Es habe sie erschüttert, wie genau die Nazis über das Grauen Buch geführt hätten, sagt Vanessa bei der Stolpersteinverlegung. Die 64-jährige Ilana Moses steht dann später mit den Schülerinnen neben den Steinen ihrer Großeltern und spricht „von einem der besten Augenblicke“ ihres Lebens. Von einem Augenblick, mit dem sie nie gerechnet hatte, bis vor einigen Monaten ein Bekannter vor ihr stand.

Ein Zufall half, die Enkeltochter zu finden

Er hatte von einem Journalisten der israelischen Zeitung Haaretz erfahren, dass die Botschaft nach den Nachkommen der Familie Moses suchte.
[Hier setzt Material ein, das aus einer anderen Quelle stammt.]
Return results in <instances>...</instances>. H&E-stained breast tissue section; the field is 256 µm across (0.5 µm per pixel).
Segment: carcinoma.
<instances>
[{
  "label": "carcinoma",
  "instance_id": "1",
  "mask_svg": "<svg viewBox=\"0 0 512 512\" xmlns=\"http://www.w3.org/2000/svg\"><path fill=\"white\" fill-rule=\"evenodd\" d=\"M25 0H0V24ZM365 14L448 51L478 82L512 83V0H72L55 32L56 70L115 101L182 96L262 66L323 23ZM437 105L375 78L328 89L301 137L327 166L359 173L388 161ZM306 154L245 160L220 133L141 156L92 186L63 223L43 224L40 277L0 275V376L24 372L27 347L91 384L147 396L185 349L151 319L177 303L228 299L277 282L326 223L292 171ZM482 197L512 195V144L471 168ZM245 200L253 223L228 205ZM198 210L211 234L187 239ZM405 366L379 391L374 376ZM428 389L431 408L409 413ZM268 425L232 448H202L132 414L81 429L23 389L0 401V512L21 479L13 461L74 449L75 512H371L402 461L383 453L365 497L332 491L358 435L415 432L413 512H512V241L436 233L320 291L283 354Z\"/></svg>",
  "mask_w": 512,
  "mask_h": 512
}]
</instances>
So fügte sich alles, und so kam es, dass die jüngste Tochter des Holocaust-Überlebenden Alexander Moses, der als Minderjähriger mit seinen Geschwistern 1934 nach Palästina hatte auswandern können, bei der Verlegung der Stolpersteine für ihre Großeltern dabei sein konnte und erfuhr, dass ihre Vorfahren nicht vergessen wurden.

Nicht nur das Walther-Rathenau-Gymnasium hat die Verlegung der Stolpersteine als Möglichkeit entdeckt, ihren Schülern diesen Teil der deutschen Geschichte zu vermitteln. Auch an der Grunewald-Grundschule hat es sich eine Religionslehrerin zur Aufgabe gemacht, von der ersten Klasse an mit ihren Schülern Spuren zu suchen. Ihre Stolpersteinverlegung unter dem Titel „Ein Stein. Ein Name. Ein Mensch“, wird am 15. Mai an der Delbrückstraße 17 und 19 um 10 Uhr mit einer Gedenkfeier begangen. Bis zu ihrer Flucht 1933 besuchte die Schriftstellerin Judith Kerr die Grunewald-Schule.